[INPUT FOR THIS TASK — start]

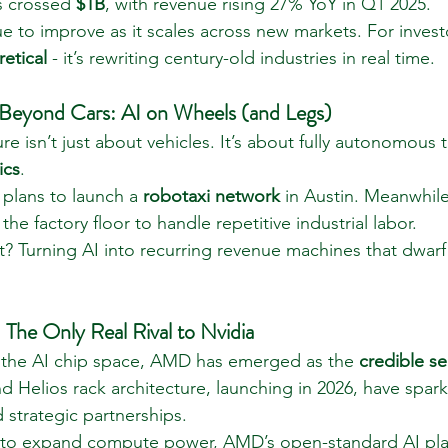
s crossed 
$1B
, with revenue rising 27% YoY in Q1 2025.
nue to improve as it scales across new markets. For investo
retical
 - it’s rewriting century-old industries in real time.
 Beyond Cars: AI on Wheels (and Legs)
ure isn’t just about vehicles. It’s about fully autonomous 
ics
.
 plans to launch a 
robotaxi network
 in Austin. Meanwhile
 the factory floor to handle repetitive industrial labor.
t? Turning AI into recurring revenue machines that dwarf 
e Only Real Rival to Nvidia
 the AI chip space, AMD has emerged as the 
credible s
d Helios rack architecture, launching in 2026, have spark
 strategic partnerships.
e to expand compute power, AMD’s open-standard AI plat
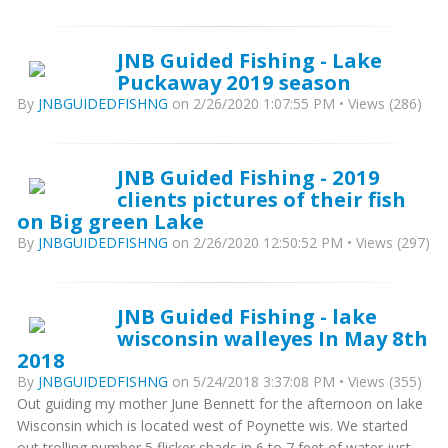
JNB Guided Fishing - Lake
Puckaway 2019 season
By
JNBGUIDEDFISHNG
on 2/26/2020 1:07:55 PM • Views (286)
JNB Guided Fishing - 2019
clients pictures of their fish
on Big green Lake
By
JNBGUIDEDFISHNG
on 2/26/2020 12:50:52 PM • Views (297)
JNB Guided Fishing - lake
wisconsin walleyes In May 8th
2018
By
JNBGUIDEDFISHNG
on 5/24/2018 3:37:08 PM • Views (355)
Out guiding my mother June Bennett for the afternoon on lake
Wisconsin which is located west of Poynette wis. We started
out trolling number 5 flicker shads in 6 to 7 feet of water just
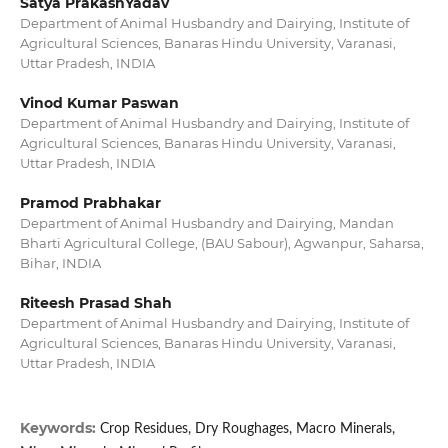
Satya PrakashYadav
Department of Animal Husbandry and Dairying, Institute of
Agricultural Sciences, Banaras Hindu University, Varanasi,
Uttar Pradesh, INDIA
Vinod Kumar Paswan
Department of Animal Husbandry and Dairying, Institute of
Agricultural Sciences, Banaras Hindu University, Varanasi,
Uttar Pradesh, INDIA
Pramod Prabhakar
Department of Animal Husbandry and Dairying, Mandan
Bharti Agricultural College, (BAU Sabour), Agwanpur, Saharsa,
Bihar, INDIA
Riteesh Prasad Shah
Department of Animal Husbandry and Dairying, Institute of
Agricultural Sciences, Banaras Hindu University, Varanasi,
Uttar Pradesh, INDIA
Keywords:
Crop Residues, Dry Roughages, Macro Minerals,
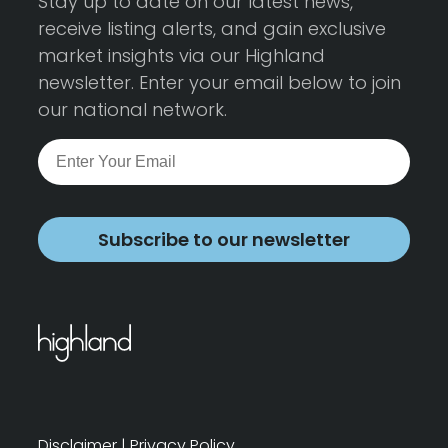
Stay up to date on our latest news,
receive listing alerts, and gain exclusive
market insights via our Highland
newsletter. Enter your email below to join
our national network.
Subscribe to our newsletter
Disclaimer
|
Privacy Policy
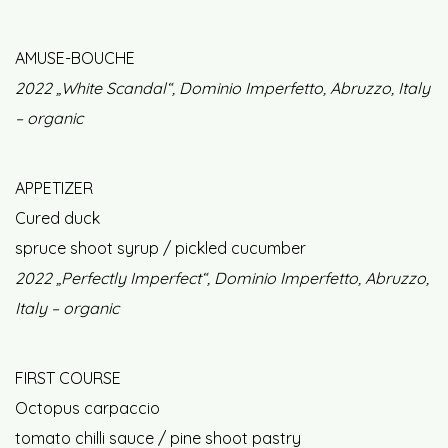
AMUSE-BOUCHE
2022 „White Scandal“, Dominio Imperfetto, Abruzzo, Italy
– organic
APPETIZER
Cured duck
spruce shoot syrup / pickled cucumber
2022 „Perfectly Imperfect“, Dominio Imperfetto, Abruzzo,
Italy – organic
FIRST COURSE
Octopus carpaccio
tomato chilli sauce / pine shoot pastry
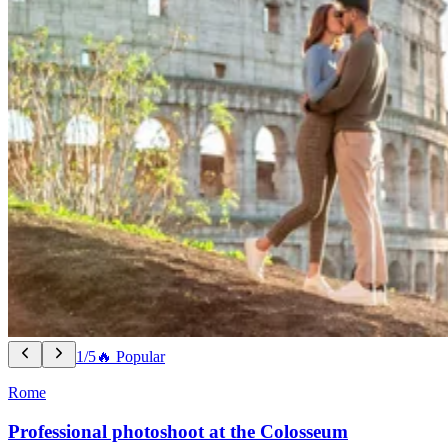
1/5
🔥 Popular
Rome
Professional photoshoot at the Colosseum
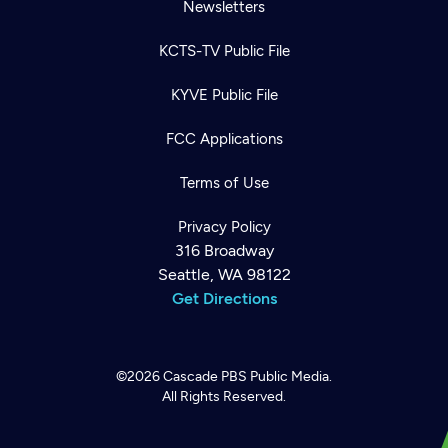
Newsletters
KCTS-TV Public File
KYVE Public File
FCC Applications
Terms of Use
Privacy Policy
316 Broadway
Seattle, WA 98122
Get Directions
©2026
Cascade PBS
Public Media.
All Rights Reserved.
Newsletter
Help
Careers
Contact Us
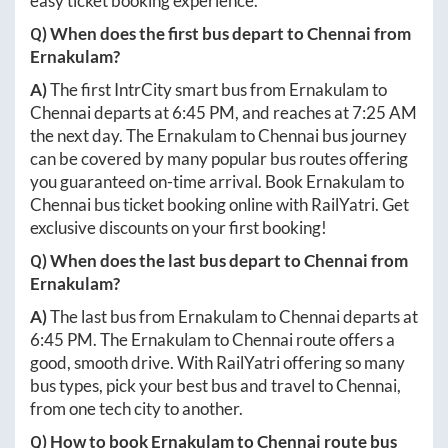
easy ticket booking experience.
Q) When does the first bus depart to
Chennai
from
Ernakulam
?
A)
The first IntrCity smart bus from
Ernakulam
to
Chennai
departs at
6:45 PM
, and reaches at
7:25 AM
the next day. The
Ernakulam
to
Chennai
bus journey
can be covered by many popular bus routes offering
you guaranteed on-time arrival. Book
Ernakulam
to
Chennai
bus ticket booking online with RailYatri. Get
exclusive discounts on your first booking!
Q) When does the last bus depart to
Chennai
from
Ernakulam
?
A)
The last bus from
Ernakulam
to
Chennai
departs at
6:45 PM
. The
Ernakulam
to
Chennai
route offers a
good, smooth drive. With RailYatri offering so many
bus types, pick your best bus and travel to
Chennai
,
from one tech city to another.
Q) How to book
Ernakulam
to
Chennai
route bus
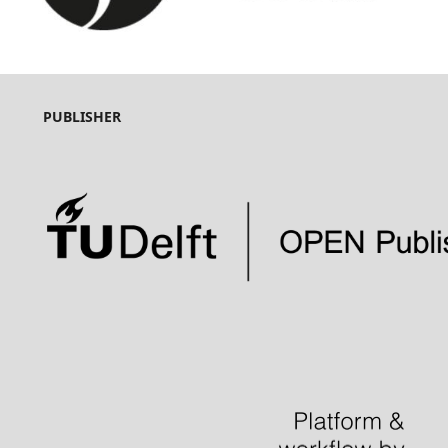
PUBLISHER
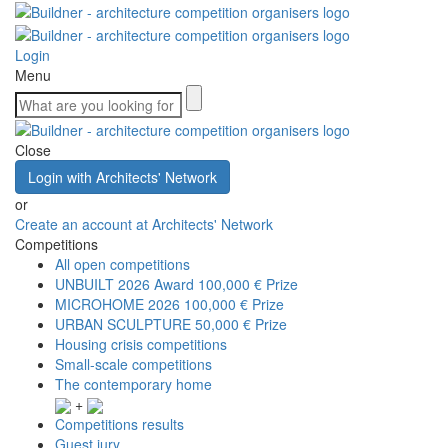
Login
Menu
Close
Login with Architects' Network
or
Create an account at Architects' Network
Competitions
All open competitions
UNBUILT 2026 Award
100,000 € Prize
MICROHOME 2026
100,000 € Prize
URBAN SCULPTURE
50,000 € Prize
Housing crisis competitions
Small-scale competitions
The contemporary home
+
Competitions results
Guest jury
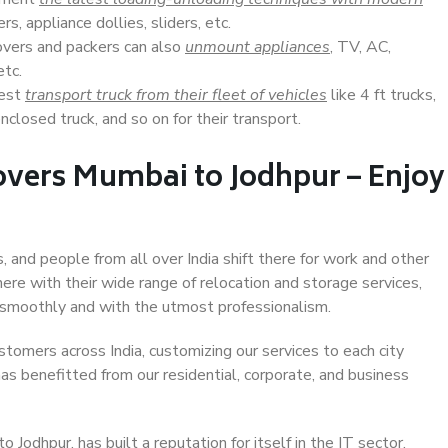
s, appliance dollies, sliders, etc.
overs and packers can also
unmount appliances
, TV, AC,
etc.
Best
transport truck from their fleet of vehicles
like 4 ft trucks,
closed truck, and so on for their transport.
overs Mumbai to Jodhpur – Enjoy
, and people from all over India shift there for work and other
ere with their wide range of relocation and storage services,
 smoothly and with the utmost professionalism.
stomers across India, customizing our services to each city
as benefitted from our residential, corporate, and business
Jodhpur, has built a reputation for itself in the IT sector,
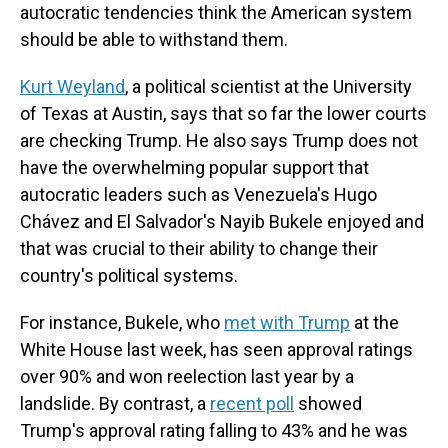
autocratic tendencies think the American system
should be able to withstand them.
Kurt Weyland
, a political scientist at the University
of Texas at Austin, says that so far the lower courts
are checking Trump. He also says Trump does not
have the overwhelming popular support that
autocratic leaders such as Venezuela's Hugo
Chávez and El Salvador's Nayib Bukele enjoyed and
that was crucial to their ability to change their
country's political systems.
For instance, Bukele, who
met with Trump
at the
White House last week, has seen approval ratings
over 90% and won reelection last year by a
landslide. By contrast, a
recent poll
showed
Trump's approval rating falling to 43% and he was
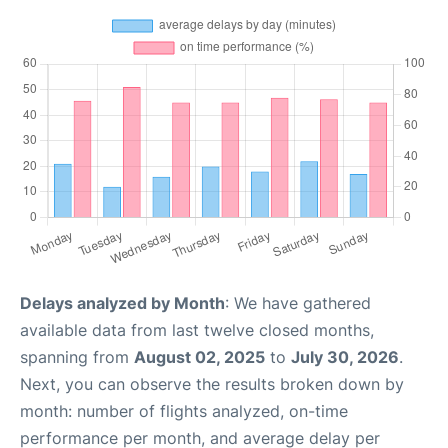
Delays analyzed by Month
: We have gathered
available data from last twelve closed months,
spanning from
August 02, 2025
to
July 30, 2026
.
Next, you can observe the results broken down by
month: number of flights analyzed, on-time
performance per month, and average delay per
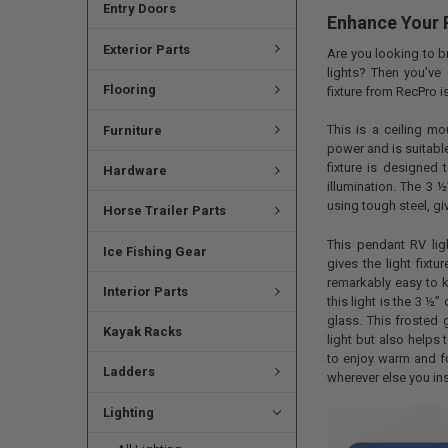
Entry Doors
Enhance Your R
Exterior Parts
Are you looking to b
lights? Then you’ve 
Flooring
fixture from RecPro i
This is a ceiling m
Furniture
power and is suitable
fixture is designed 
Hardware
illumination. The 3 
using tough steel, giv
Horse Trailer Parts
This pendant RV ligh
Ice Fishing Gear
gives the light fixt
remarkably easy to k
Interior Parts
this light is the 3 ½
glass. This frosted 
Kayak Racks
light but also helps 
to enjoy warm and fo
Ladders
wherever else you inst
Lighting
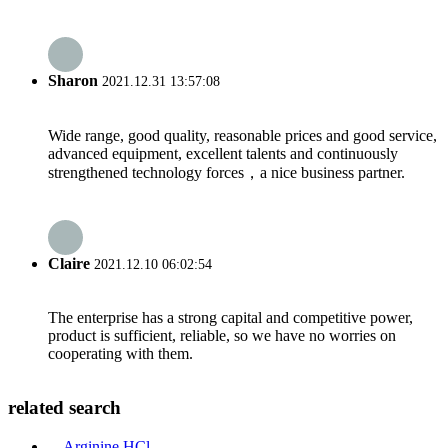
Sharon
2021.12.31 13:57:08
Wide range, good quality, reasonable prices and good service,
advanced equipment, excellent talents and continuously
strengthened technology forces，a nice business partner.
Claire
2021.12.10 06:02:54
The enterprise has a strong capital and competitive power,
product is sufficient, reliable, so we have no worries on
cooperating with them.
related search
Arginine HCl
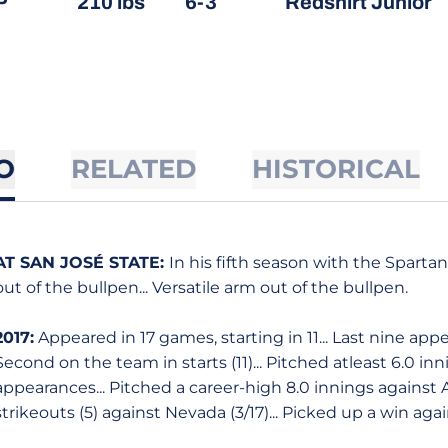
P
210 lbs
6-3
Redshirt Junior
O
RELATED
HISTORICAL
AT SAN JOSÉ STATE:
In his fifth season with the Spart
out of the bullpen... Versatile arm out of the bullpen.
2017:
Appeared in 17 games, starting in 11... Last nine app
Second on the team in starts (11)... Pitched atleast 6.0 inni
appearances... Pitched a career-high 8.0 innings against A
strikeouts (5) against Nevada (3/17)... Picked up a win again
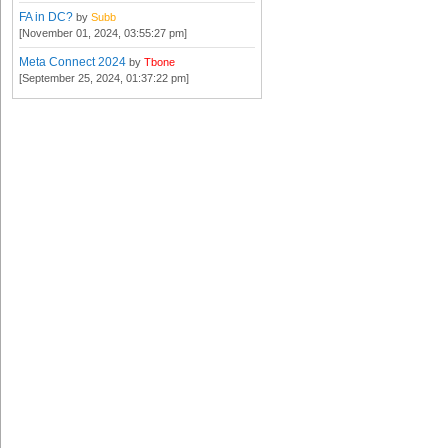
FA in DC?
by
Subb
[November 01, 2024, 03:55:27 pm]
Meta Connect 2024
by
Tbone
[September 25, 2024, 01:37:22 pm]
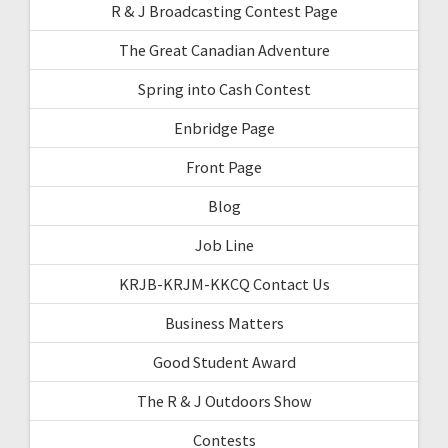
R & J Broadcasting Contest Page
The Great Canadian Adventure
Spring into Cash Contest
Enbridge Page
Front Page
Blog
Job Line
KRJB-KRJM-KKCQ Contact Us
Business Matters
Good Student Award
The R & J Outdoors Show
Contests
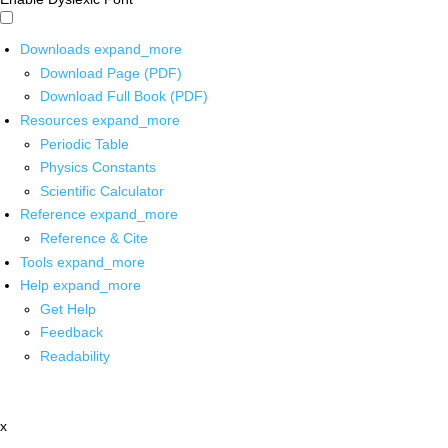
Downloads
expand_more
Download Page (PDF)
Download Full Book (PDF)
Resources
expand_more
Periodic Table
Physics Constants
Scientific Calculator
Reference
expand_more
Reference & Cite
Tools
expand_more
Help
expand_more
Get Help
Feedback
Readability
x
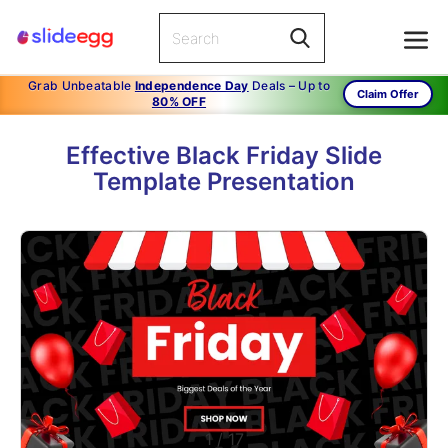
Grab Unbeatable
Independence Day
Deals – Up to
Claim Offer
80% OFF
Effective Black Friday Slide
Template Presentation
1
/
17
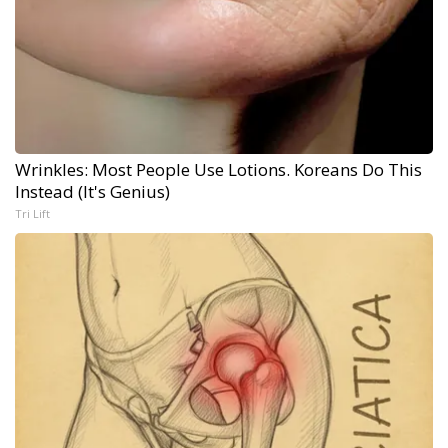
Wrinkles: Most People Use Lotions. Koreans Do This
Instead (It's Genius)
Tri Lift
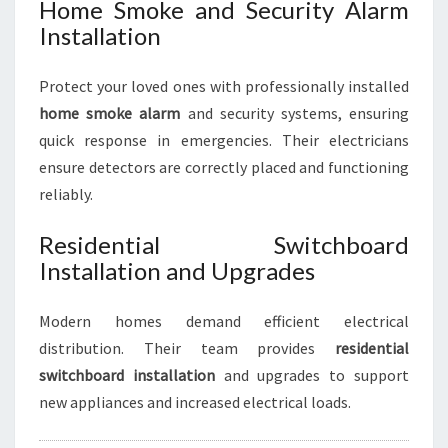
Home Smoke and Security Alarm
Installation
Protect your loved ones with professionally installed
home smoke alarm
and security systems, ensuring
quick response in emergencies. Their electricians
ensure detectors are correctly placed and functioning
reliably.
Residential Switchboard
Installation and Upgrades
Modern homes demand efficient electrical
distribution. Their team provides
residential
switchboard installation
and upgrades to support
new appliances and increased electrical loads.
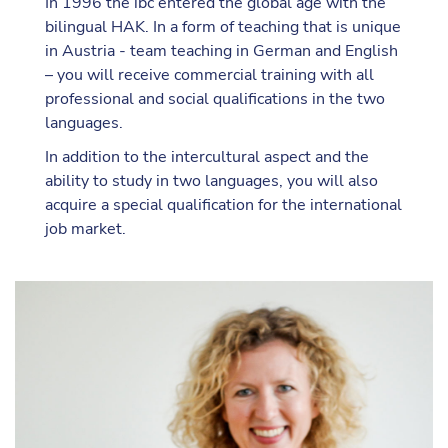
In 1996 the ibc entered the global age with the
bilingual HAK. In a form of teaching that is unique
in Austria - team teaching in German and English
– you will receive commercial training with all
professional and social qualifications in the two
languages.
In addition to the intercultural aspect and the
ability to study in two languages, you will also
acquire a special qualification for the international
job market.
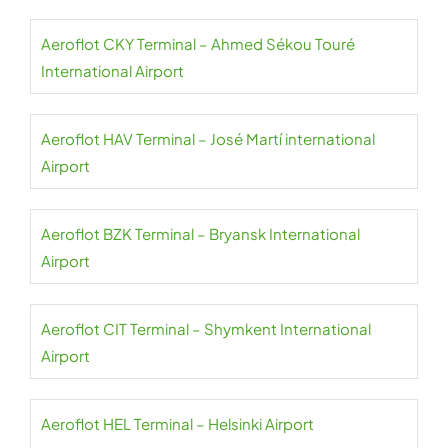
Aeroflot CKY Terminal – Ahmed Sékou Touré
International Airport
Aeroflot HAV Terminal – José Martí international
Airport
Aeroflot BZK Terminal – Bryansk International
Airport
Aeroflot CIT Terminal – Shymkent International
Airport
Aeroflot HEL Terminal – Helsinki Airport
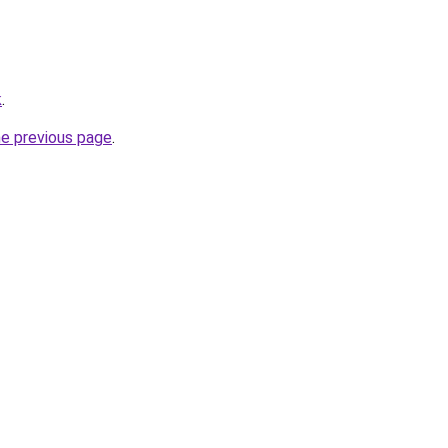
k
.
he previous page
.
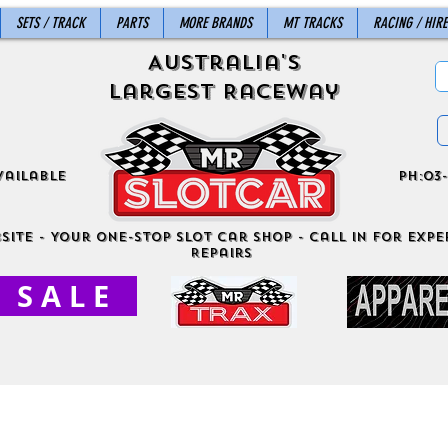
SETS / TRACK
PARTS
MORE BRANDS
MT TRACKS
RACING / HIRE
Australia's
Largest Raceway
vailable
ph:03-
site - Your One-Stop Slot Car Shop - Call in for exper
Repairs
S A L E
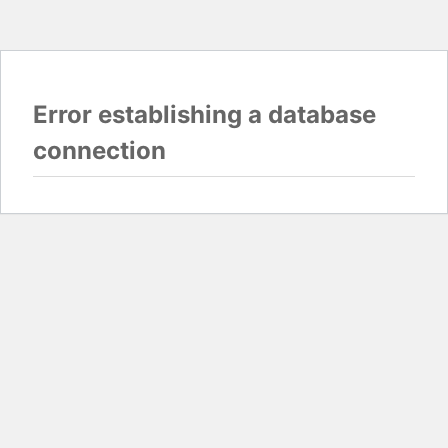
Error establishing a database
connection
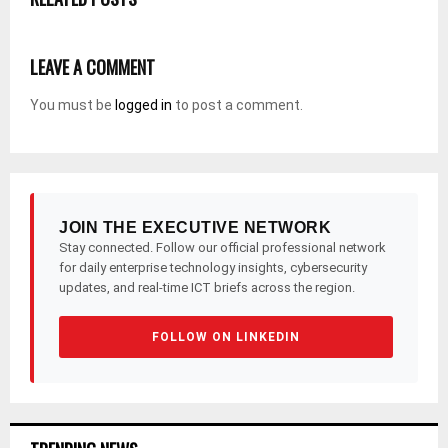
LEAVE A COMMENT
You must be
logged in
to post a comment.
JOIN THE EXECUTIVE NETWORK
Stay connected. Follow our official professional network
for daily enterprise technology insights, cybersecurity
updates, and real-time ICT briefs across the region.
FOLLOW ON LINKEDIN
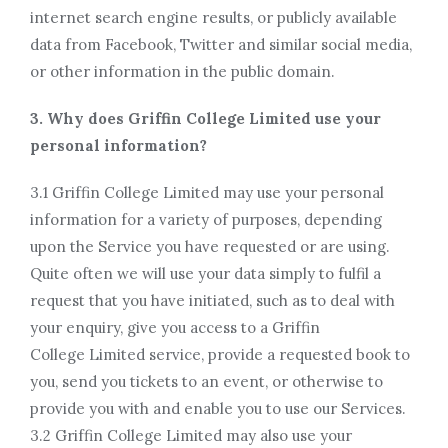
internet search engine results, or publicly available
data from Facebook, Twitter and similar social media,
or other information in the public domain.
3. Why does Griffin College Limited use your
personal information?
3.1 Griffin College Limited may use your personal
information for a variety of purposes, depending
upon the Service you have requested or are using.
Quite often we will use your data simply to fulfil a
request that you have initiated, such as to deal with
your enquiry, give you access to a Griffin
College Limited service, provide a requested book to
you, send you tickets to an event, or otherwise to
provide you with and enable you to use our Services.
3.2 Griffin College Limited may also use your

[INPUT FOR THIS TASK — finish]

▶ _WHAT THE EXERCISE ASKS_
Output, line for line and exactly, the records above from their first line through the one with "JNB Guided Fishing - 2019", both ends included, but no pictures.

▶ _ANSWER TO THIS PROBLEM_
s crossed 
$1B
, with revenue rising 27% YoY in Q1 2025.
nue to improve as it scales across new markets. For investo
retical
 - it’s rewriting century-old industries in real time.
 Beyond Cars: AI on Wheels (and Legs)
ure isn’t just about vehicles. It’s about fully autonomous 
ics
.
 plans to launch a 
robotaxi network
 in Austin. Meanwhile
 the factory floor to handle repetitive industrial labor.
t? Turning AI into recurring revenue machines that dwarf 
e Only Real Rival to Nvidia
 the AI chip space, AMD has emerged as the 
credible s
d Helios rack architecture, launching in 2026, have spark
 strategic partnerships.
e to expand compute power, AMD’s open-standard AI plat
JNB Guided Fishing - Lake
Puckaway 2019 season
By
JNBGUIDEDFISHNG
on 2/26/2020 1:07:55 PM • Views (286)
JNB Guided Fishing - 2019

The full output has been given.